7. Applications Across Industries
Voice technology can be used for specific uses in a variety of fields.
- In higher education, some universities are offering information about their resources through voice-recognition software.
- Healthcare uses include communicating with patients to encourage them in lifestyle changes, including diet, exercise, and the use of medication.
- The conversational capabilities of voice technology have enabled customer care departments to use it for understanding and responding to basic customer requests.
- In public transportation, new features in buses and trains allow passengers to ask for route information
- Voice technology can also be used to create new modes of promoting and selling products, such as voice-enabled SEO search. The video below highlights the importance of search functionality.

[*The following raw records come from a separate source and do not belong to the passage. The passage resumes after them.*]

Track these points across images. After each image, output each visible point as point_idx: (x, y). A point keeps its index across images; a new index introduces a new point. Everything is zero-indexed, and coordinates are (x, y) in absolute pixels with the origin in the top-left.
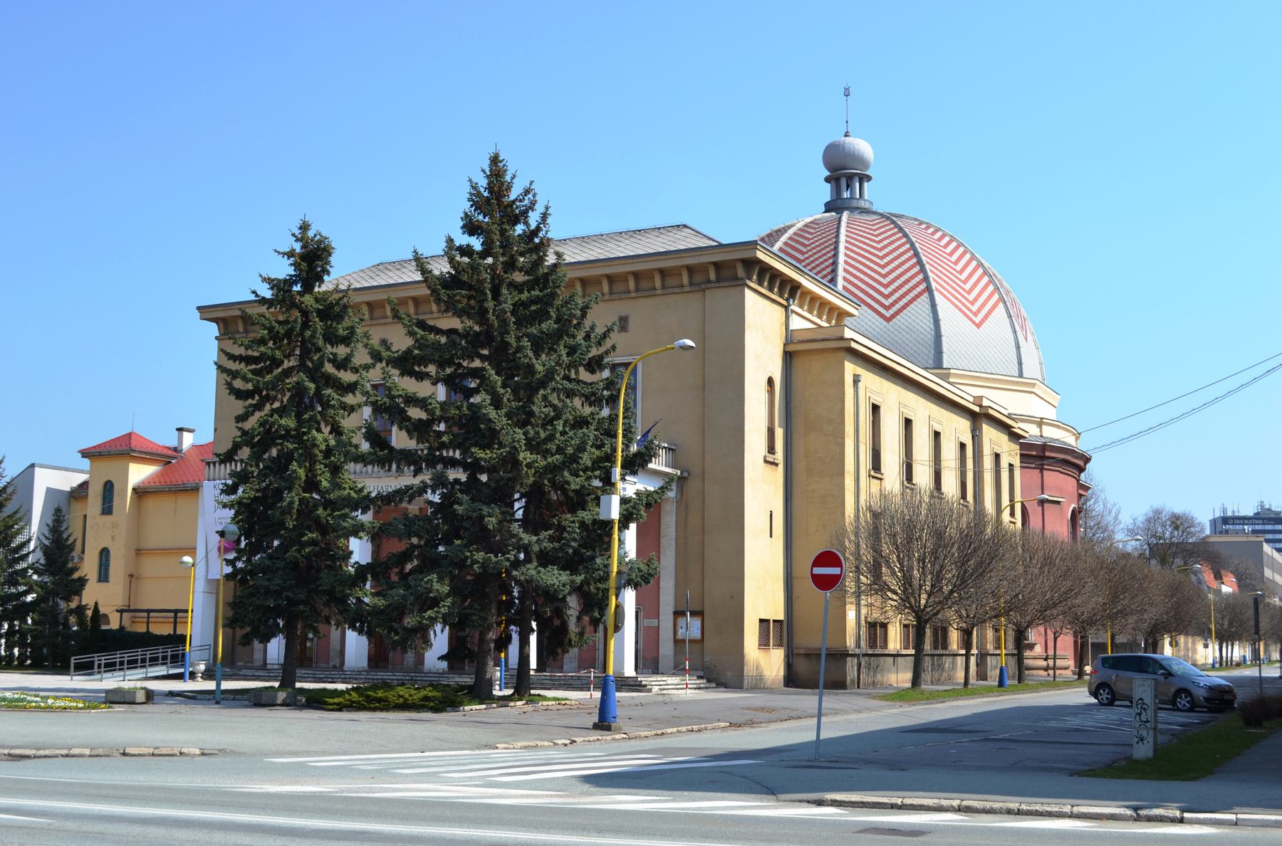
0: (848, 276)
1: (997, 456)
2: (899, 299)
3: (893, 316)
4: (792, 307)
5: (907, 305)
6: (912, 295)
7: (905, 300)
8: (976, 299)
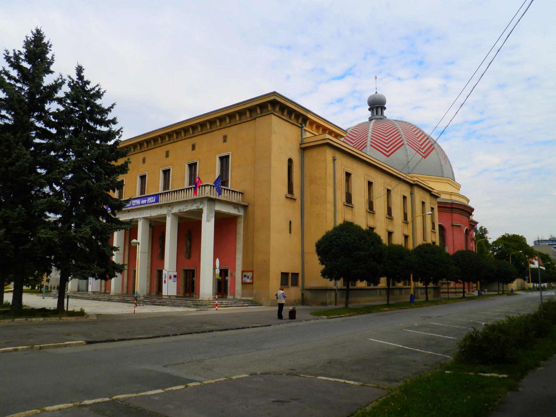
0: (373, 141)
1: (423, 203)
2: (392, 148)
3: (390, 155)
4: (305, 128)
5: (395, 150)
6: (397, 147)
7: (395, 149)
8: (424, 148)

Plan Now for Practical Applications
All this new functionality will enable the specific uses listed here as well as many others in the works — including administrative assistant, hands-free activity, and support for human customer care agents — as well as those not yet developed. Companies should start to think about how they might be able to incorporate voice technologies and a “no touch” approach across departments, including ordering, operations, and customer care.
As always, such considerations should be based on meeting actual business needs, rather than adopting technologies because they’re the next great thing. Yet, given the broad range of possibilities for these exciting innovations, many companies are sure to find a good fit between their challenges and voice-based solutions.